Die besten Künstler wurden aktiv, und noch heute ist man fasziniert von Schweinehälften und Fischkörben, feschen Marktweibern in genau nachempfundenen Trachten – die Stoffe mit originalen Miniaturmustern kamen aus speziellen Webereien – oder ausgebufften Schankwirten und ausgelassenen Weintrinkern. Das heilige Geschehen? Ist zwischen gerupften Hühnern und Dudelsackbläsern auf einem Hausaltar versteckt. In den Palazzi der Oberen delektierte man sich lieber am „pittoresken“ einfachen Volk.
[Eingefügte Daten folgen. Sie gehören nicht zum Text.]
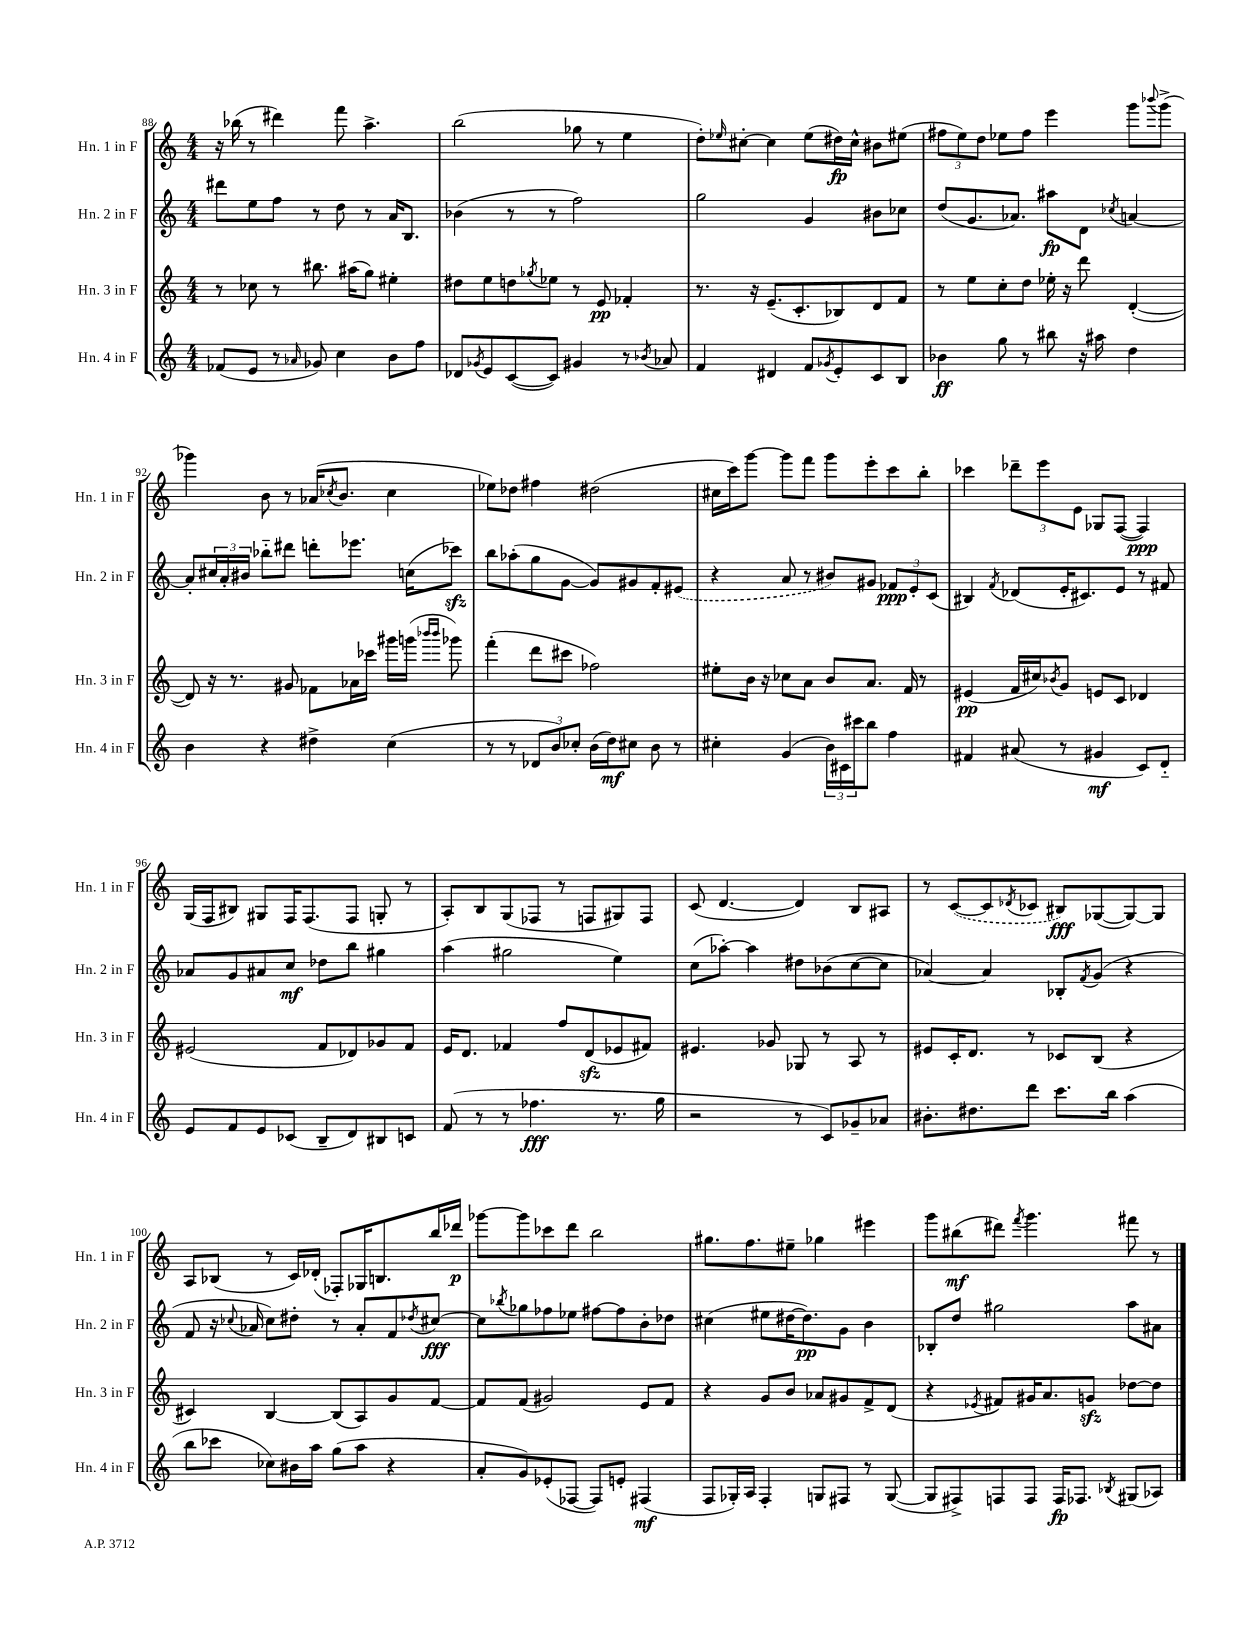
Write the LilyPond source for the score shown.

<<
\new StaffGroup <<
\new Staff = "s0" \with { instrumentName = "Hn. 1 in F" shortInstrumentName = "Hn. 1 in F" } {
    \clef treble \key c \major \numericTimeSignature \time 4/4
    r16 bes''16( r8 dis'''4) f'''8 a''4.-> |
    b''2( ges''8 r8 e''4 |
    d''8-.) \grace { ees''16 } cis''8~-. cis''4 ees''8( dis''16\fp) cis''16-^ bis'8 eis''8( |
    \tuplet 3/2 { fis''8 e''8) d''8 } ees''8 fis''8 e'''4 g'''8 \appoggiatura { bes'''8 } g'''8->( |
    ges'''4) b'8 r8 aes'16( \acciaccatura { ces''8 } b'8. ces''4 |
    ees''8) des''8 fis''4 dis''2( |
    cis''16 c'''16) g'''8~ g'''8 f'''8 g'''8 e'''8-. c'''8 b''8-. |
    ces'''4 \tuplet 3/2 { des'''8-- e'''8 e'8 } ges8 f8~( f4\ppp) |
    g16( f16 bis8) gis8 f16 f8.( f8 g8-. r8 |
    a8-.) b8 g8( fes8 r8 f8 gis8) f8 |
    c'8( d'4.~ d'4) b8 ais8 |
    r8 \once \slurDashed c'8~( c'8 \acciaccatura { des'8 } ces'8 bis8\fff) ges8~( ges8~) ges8 |
    a8 bes8( r8 c'16) des'16-.( fes8-.) ges16 b8. b''16 des'''16\p |
    ges'''8~ ges'''8 ces'''8 d'''8 b''2 |
    gis''8. f''8. eis''8-- ges''4 eis'''4 |
    g'''8 bis''8\mf( dis'''8) \acciaccatura { f'''8 } g'''4. fis'''8 r8 \bar "|." |
}
\new Staff = "s1" \with { instrumentName = "Hn. 2 in F" shortInstrumentName = "Hn. 2 in F" } {
    \clef treble \key c \major \numericTimeSignature \time 4/4
    dis'''8 e''8 f''8 r8 d''8 r8 a'16 b8. |
    bes'4( r8 r8 f''2) |
    g''2 g'4 bis'8 ces''8 |
    d''8( g'8. aes'8.) ais''8\fp d'8 \acciaccatura { ces''8 } a'4~ |
    a'8-. \tuplet 3/2 { cis''16 a'16-. bis'16 } bes''8-_ dis'''8 d'''8-. ees'''8. c''16( ces'''8\sfz) |
    b''8 aes''8-.( g''8 g'8~ g'8) gis'8 f'8-. \once \slurDashed eis'8( |
    r4 a'8 r8 bis'8) gis'8 \tuplet 3/2 { fes'8\ppp e'8-. c'8( } |
    bis4) \acciaccatura { f'8 } des'8( e'16-. cis'8.) e'8 r8 fis'8 |
    aes'8 g'8 ais'8 c''8\mf des''8 b''8 gis''4 |
    a''4( gis''2 e''4) |
    c''8( aes''8~-.) aes''4 dis''8 bes'8( c''8~ c''8 |
    aes'4~) aes'4 bes8-. \acciaccatura { f'8 } g'8( r4 |
    f'8 r16 \appoggiatura { ces''8 } aes'16 ces''8) dis''8-. r8 aes'8-. f'8 \acciaccatura { des''8 } cis''8~\fff |
    cis''8 \acciaccatura { bes''8 } ges''8 fes''8 ees''8 fis''8~ fis''8 b'8-. des''8 |
    cis''4( eis''8 dis''16~ dis''8.\pp) g'8 b'4 |
    bes8-. d''8 gis''2 a''8 ais'8 \bar "|." |
}
\new Staff = "s2" \with { instrumentName = "Hn. 3 in F" shortInstrumentName = "Hn. 3 in F" } {
    \clef treble \key c \major \numericTimeSignature \time 4/4
    r8 ces''8 r8 bis''8. ais''16( g''8) eis''4-. |
    dis''8 e''8 d''8 \acciaccatura { ges''8 } ees''8 r8 e'8\pp fes'4-. |
    r8. r16 e'8.--( c'8.-. bes8) d'8 f'8 |
    r8 e''8 c''8-. d''8 ees''16-. r16 d'''8 d'4~-.( |
    d'8) r16 r8. gis'8 fes'8 aes'16 ces'''16 gis'''16 g'''16( \grace { bes'''16 bes'''16 } ges'''8) |
    f'''4-.( d'''8 cis'''8 fes''2) |
    eis''8-. b'16 r16 ces''8 a'8 b'8 a'8. f'16 r8 |
    eis'4\pp( f'16 cis''16) \acciaccatura { bes'8 } g'8 e'8 c'8 des'4 |
    eis'2( f'8 des'8) ges'8 f'8 |
    e'16 d'8. fes'4 f''8 d'8\sfz( ees'8 fis'8) |
    eis'4. ges'8 ges8 r8 a8 r8 |
    eis'8 c'16-. d'8. r8 ces'8 b8( r4 |
    cis'4) b4~ b8( a8) g'8 f'8~ |
    f'8 f'8( gis'2) e'8 f'8 |
    r4 g'8 b'8 aes'8 gis'8 f'8-> d'8( |
    r4 \acciaccatura { ees'8 } fis'8) gis'16 a'8. g'8\sfz des''8~ des''8 \bar "|." |
}
\new Staff = "s3" \with { instrumentName = "Hn. 4 in F" shortInstrumentName = "Hn. 4 in F" } {
    \clef treble \key c \major \numericTimeSignature \time 4/4
    fes'8( e'8 r8 \grace { aes'16 } ges'8) c''4 b'8 f''8 |
    des'8 \acciaccatura { ges'8 } e'8 c'8~( c'8) gis'4 r8 \acciaccatura { bes'8 } aes'8 |
    f'4 dis'4 f'8 \acciaccatura { ges'8 } e'8-. c'8 b8 |
    bes'4\ff g''8 r8 bis''8 r16 ais''16 d''4 |
    b'4 r4 dis''4-> c''4( |
    r8 r8 \tuplet 3/2 { des'8 b'8) ces''8-. } b'16( d''16\mf) cis''8 b'8 r8 |
    cis''4-. g'4( \tuplet 3/2 { b'16) cis'16 cis'''16 } b''8 f''4 |
    fis'4 ais'8( r8 gis'4\mf c'8) d'8-_ |
    e'8 f'8 e'8 ces'8( b8-- d'8) bis8 c'8 |
    f'8( r8 r8 fes''4.\fff r8. g''16 |
    r2 r8 c'8) ges'8-- aes'8 |
    bis'8.-. dis''8. d'''8 c'''8. b''16 a''4( |
    b''8 ces'''8 ces''8) bis'16 a''16 g''8( a''8 r4 |
    a'8-. g'8) ees'8-.( fes8~ fes8) e'8-. fis4\mf( |
    f8 ges16-.) a16 f4-. g8 fis8 r8 g8~( |
    g8 fis8->) f8 f8 f16\fp fes8. \acciaccatura { bes8 } gis8( aes8) \bar "|." |
}
>>
>>
\layout { \context { \Score currentBarNumber = #88 } }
Im luxuriösesten Exponat der Sammlung thronen Maria und Joseph allerdings wie die noblen Auftraggeber im Marmorpalast – Schmederer ließ sich bei der Architektur sichtbar von Paolo Veroneses „Hochzeit zu Kana“ inspirieren. Die heilige Familie hat Giuseppe Sammartino, der Star unter den Modelleuren geschaffen, entsprechend erlesen ist das Gesicht der Gottesmutter. Doch auch in dieser so genannten „Palastkrippe“ wird der Blick vom dramatisch inszenierten Hofstaat der drei Könige aus dem Morgenland abgelenkt. Da gibt es Orientalen in prunkvollen Gewändern, Kamele und sich aufbäumende Rösser, Sklavinnen in zartestem Tüll und dann eine fast den Rahmen sprengende Janitscharenkapelle mit exakt nachgebildeten, spielbaren Kleinst-Instrumenten. Solchen Aufwand durfte sich wahrscheinlich nur Karl III. erlauben, jedenfalls scheint das Gros der Figuren aus seinem Besitz zu kommen.
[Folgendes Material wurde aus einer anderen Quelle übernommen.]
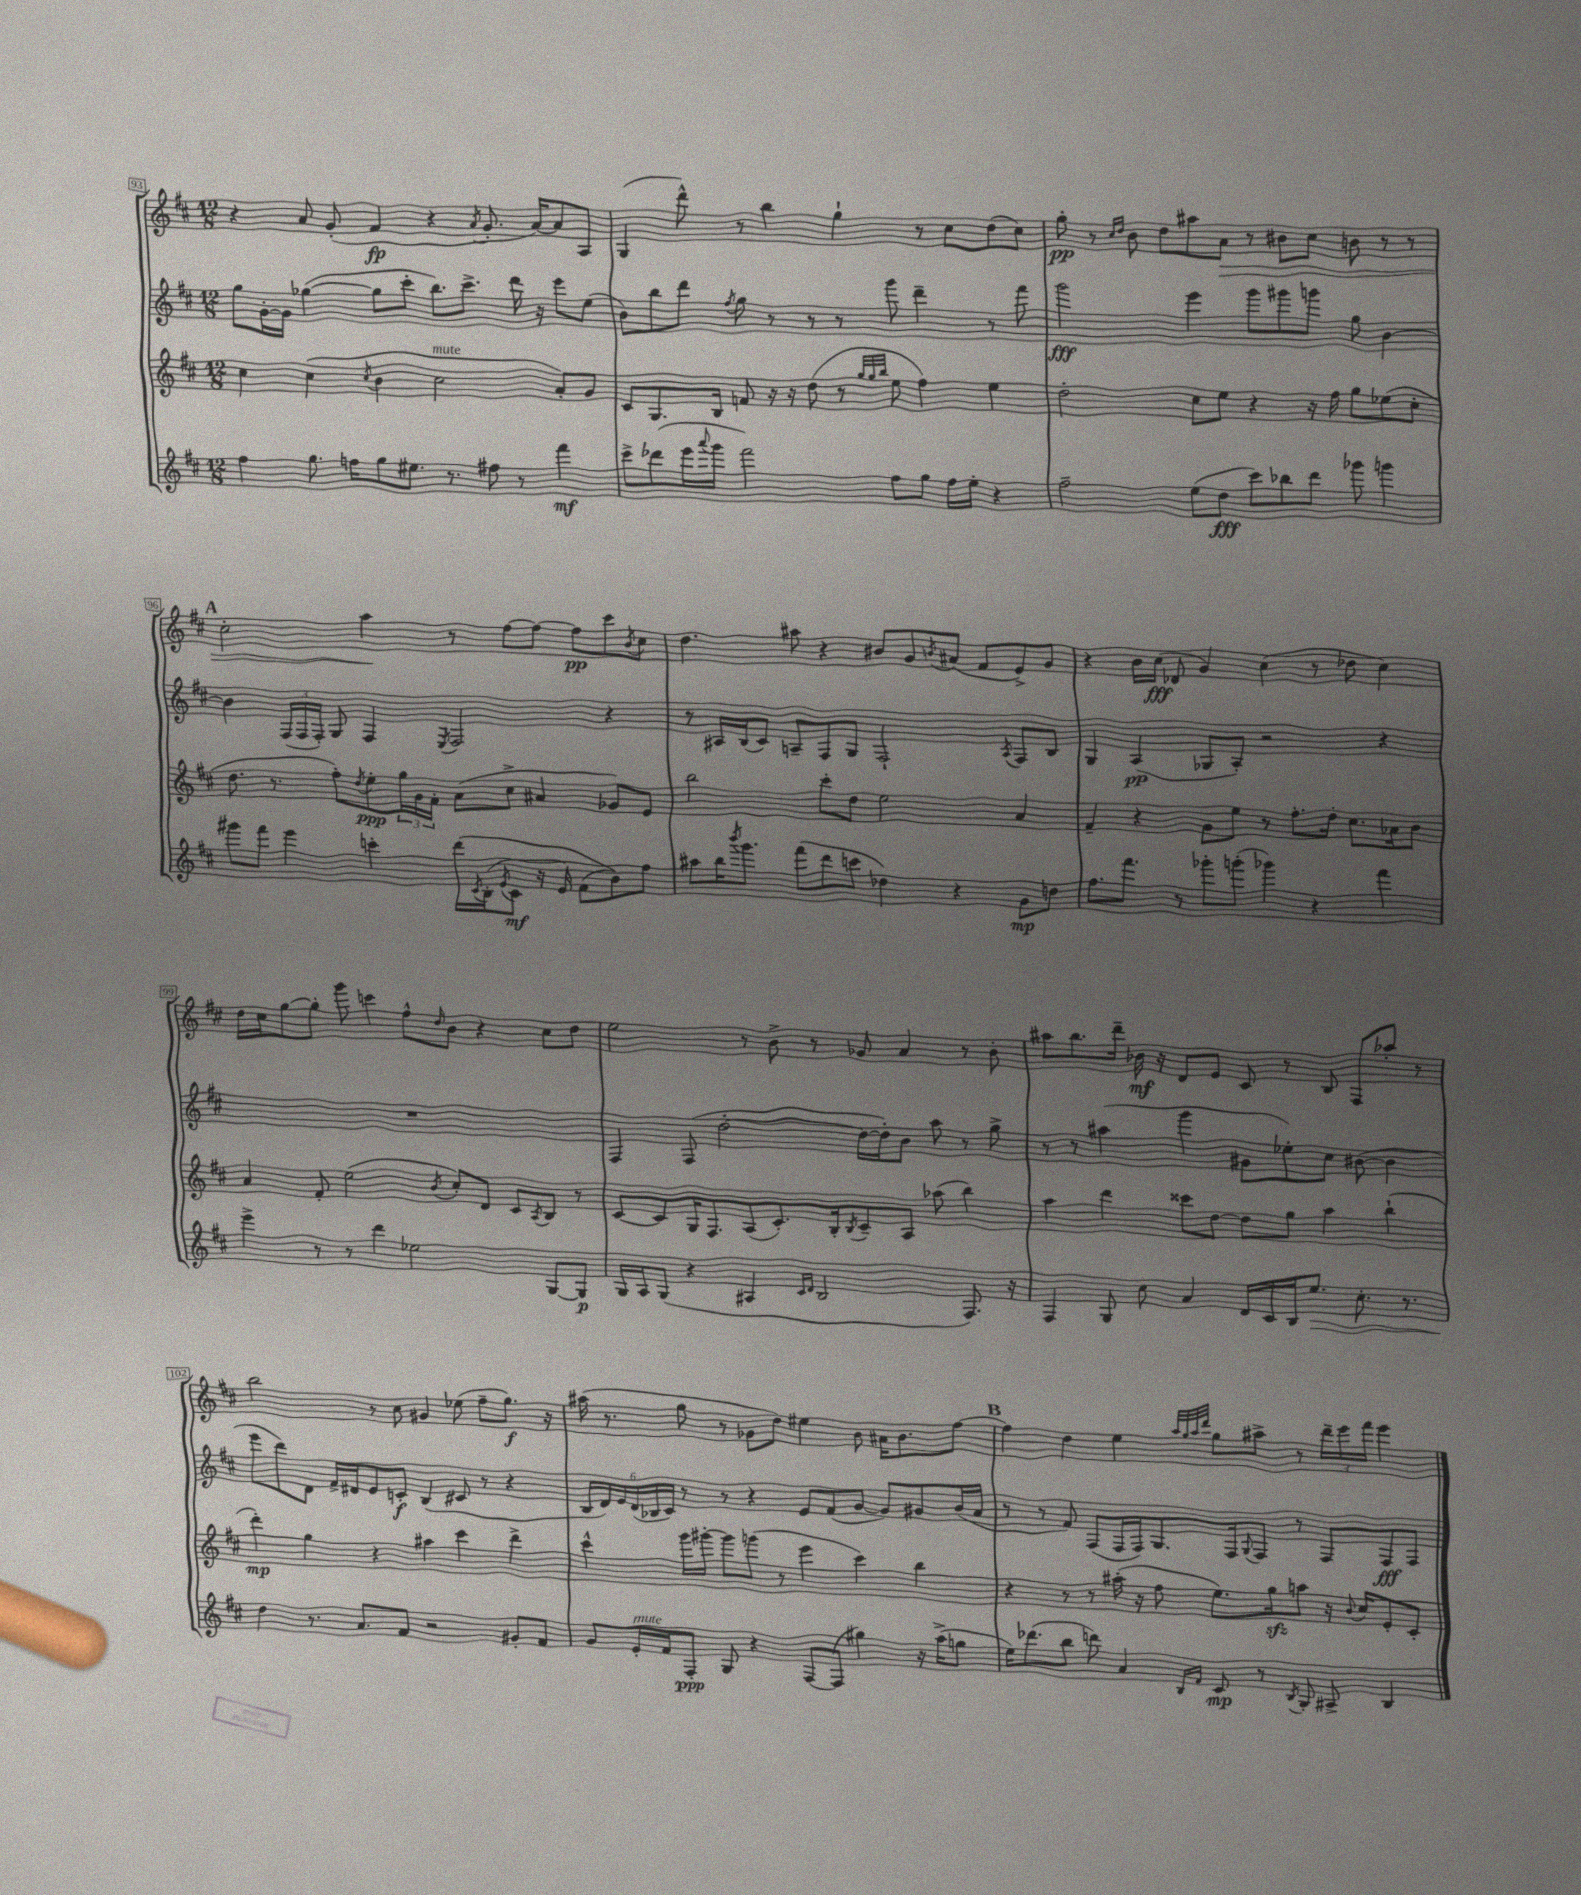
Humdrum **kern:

**kern	**kern	**kern	**kern
*staff4	*staff3	*staff2	*staff1
*clefG2	*clefG2	*clefG2	*clefG2
*k[f#c#]	*k[f#c#]	*k[f#c#]	*k[f#c#]
*M12/8	*M12/8	*M12/8	*M12/8
4ff#	4cc#	8gg	4r
.	.	[16g'	.
.	.	16g]	.
8.gg	(4cc#	([4gg-	8a
.	.	.	(8g'
16ff	.	.	.
.	8qcc#	.	.
8gg	4b	8gg-]	4f#
8.ee#	.	8ccc#'	.
.	2cc#	8.bb)	4r
8.r	.	.	.
.	.	8.ccc#^	.
.	.	.	8qa
8ff#	.	.	8.g'
8r	.	16ddd	.
.	.	16r	[16a)
4fff#	8a')	8eee	8a]
.	8g	(8ee	8A
=	=	=	=
8ccc#^	8c#	8b)	(4G
(8ddd-	8.G	8bb	.
16eee	.	8ddd	8ddd^^)
8qqaaa	.	.	.
16ggg	16B	.	.
.	.	8qff#	.
2fff#)	8f	8gg	8r
.	16r	8r	4bb
.	16r	.	.
.	(8dd	8r	.
.	8r	8r	4gg`
.	32qqgg	.	.
.	32qqgg	.	.
.	32qqbb	.	.
8ff#	8ee	8ggg	.
8gg	4ff#)	4ddd~	8r
16ff#	.	.	8cc#
16ee'	.	.	.
4r	4ee	8r	(8dd
.	.	8fff#	8cc#)
=	=	=	=
2ff#~	2dd'	2ggg	8gg'
.	.	.	8r
.	.	.	16qqcc#
.	.	.	16qqdd
.	.	.	8b
.	.	.	8dd
(8ee	8cc#	4eee	8aa#
8dd	8ee	.	8a
8ccc#)	4r	8ggg	8r
8bb-	.	8ggg#	8b#
8ddd	16r	8ggg	8cc#
.	16ff#	.	.
8ggg-	8gg	8gg	8b
4ggg	(8ee-	[4b	8r
.	8cc#'	.	8r
=	=	=	=
8ggg#	8.dd	4b]	2cc#'
8fff#	.	.	.
.	8.r	.	.
4eee	.	(24F#	.
.	.	24F#	.
.	.	24F#')	.
.	8ff#')	8G	.
.	8qdd	.	.
4ccc'	8ee'	4F#	4aa
.	24gg	.	.
.	24g	.	.
.	24f#'	.	.
.	.	8qE	.
&(16ddd	(8a	2F#	8r
8qc#	.	.	.
(16B'	.	.	.
8qe	.	.	.
8c#	8cc#^	.	[8ff#
16r	4a#	.	8ff#_
16e)	.	.	.
(8f#	.	.	8ff#]
8b)&)	8g-)	4r	8ccc#
.	.	.	8qb
8ff#	8e	.	8cc#
=	=	=	=
8aa#	2bb	8r	4.dd
16bb	.	16A#	.
8qbbb	.	.	.
8.ggg	.	(16B	.
.	.	8c#)	.
(8fff#	.	8A~	8aa#
8ddd	8ccc#'	8F#	4r
8ccc	8dd	8G	.
4dd-)	2ee	2F#`	8b#
.	.	.	8g
.	.	.	8qb
4r	.	.	(8a#
.	.	.	8f#
.	.	8qA	.
8g	4a	8F#	8e^)
8dd	.	8B	8g
=	=	=	=
8.ff#	4f#~	4G	4r
8.fff#	.	.	.
.	4r	(4A	16b
.	.	.	(16cc#
8r	.	.	8d-
8ggg-'	8g	8G-	4g)
(8ggg'	8ee	8A')	.
4ggg-)	8r	2r	(4cc#
.	8.ff#'	.	.
4r	.	.	8r
.	16dd'	.	.
.	8.cc#	.	8dd-
4fff#	.	4r	4cc#)
.	16a-	.	.
.	8b	.	.
=	=	=	=
4eee^	4a	1.r	16dd
.	.	.	16cc#
.	.	.	[8gg
8r	8f#'	.	8gg']
8r	(2ee	.	8ggg
4ddd	.	.	4ccc
2ee-	.	.	8ff#^^
.	8qb	.	16qqdd
.	8cc#')	.	8b
.	8d	.	4r
.	8c#	.	.
.	8qA	.	.
[8G	8B	.	8cc#
8G]	8r	.	8dd
=	=	=	=
16G	[8c#	4F#	2ee
16A	.	.	.
(8G	8c#]	.	.
4r	16G	(8F#	.
.	8.F#	.	.
.	.	[2dd'	.
4A#	(8A	.	8r
.	8.c#')	.	8b^
16qqc#	.	.	.
16qqd	.	.	.
2B	.	.	8r
.	16B'	.	.
.	8qB	.	.
.	8c#~	16dd_	8g-
.	.	16dd'])	.
.	8A	8b	4a
.	(8aa-	8aa	.
8.F#)	4bb)	8r	8r
.	.	8gg^	8b'
16r	.	.	.
=	=	=	=
4F#	4aa	8r	8aa#
.	.	8r	8.bb
8G	4ddd	(4aa#	.
.	.	.	16ddd~
8cc#	.	.	16b-
.	.	.	16r
4a	8ccc##	4ggg	8d
.	[8dd	.	8e
16d	8dd]	8g#	8c#
16c#	.	.	.
16B	8gg	8ee-')	8r
8.ee	.	.	.
.	4aa	8cc#	8B
8.cc#'	.	([8b#	8F#
.	(4bb`	4b#]	8aa-'
8.r	.	.	.
.	.	.	8r
=	=	=	=
4dd	4ddd')	8eee	2bb
.	.	8ddd)	.
8.r	4gg	8d	.
.	.	16f#^	.
8.a	.	16d#	.
.	4r	8e	8r
8f#	.	8c'	8cc#
2r	4aa#	(4B	4g#
.	4ccc#	8c#	(8ee-
.	.	8r	8ff#~
8g#'	4ddd^	4r	8.gg)
8f#	.	.	.
.	.	.	16r
=	=	=	=
8g	4ccc#^^	24B	(16aa#
.	.	24d)	.
.	.	.	8.r
.	.	24e	.
16e'	.	(24d	.
.	.	24B-	.
16f#	.	.	.
.	.	24c#)	.
8F#'	16ggg	8r	8gg
.	[16ggg#'	.	.
8G	8ggg#]	8r	8r
4r	(8ggg	4r	8g-
.	8r	.	8dd)
[8F#	4eee	8e	4ee#
(8F#]	.	(8f#	.
4gg#)	4ccc#)	[8g	8b
.	.	8g])	16a#
.	.	.	8.b
16r	4bb	8g#	.
(16aa^	.	.	.
8gg	.	(16b	[8ff#
.	.	16a	.
=	=	=	=
16ee)	4r	8r	4ff#]
(8.ddd-	.	.	.
.	.	8r	.
8bb	8r	8f#)	4dd
8ddd)	8r	(8F#	.
4a	(16aa#'	16F#	4ee
.	16r	16F#)	.
.	8ff#	8.G	.
.	.	.	32qqaa
.	.	.	32qqgg
16qqB	.	.	32qqaa
16qqf#	.	.	32qqddd
8c#	8.ee)	.	8gg
.	.	16F#	.
.	.	8qqG	.
8r	.	8F#	8aa#^
.	16gg	.	.
8qB	.	.	.
8G'	8aa	8r	8r
8A#^	16r	8F#	24ddd~
.	.	.	24eee
.	8qqb	.	.
.	16cc#	.	.
.	.	.	24fff#
4B	8e'	8F#	4eee
.	8c#'	8F#	.
==	==	==	==
*-	*-	*-	*-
Phantasiebild von Jerusalem. Aufbruch der Heiligen Drei Könige nach ihrem Besuch bei Herodes. Familie Probst und Franz Xaver Pendl (Bozen 1825-1860). Bayerisches Nationalmuseum

Schmederer war überall auf der Suche. Auf dem Weg in den Süden erstand er etwa in Rovereto die wirklich ungewöhnliche Krippe des Bozener Gerbermeisters Karl Moser, der mit kühn kombinierten Architekturzitaten aus ganz Europa ein „himmlisches Jerusalem“ (1825-1860) gebaut hatte. Auch das ist so ein Höhepunkt des Hauses. Oder die Tiroler Hirten, die in typischer Tracht mit Wadenstutzen und offenen Joppen einem herrlich scheppsen, wahrscheinlich heilstrunkenen Engelstrio begegnen (Mitte 18. Jahrhundert). Und die Flucht nach Ägypten, die von exotischen Tieren und Fabelwesen begleitet wird (München, frühes 19. Jahrhundert).

Die Ausstellung zeigt aber auch, dass mit den einfachsten Materialien manchmal die tollsten Szenarien entstanden sind. An langen Winterabenden schufen die Leute aus Holzresten, Pappmaché, geschickt umwickelten Drähten und bemaltem Papier regelrechte Wunderwelten der Frömmigkeit. Überhaupt stieß die Weihnachtsgeschichte mit all ihren orientalischen Zutaten die Fantasie mächtig an. Insofern kann man durchaus verstehen, dass die Krippen für den von Bilanzen gelangweilten Max Schmederer großes Kino waren. Nur blaue Engel gab’s seinerzeit nicht.

Bayerisches Nationalmuseum München, Prinzregentenstraße 3, bis Ende Januar täglich außer Montag von 10 bis 17, donnerstags bis 20 Uhr, an Silvester geschlossen.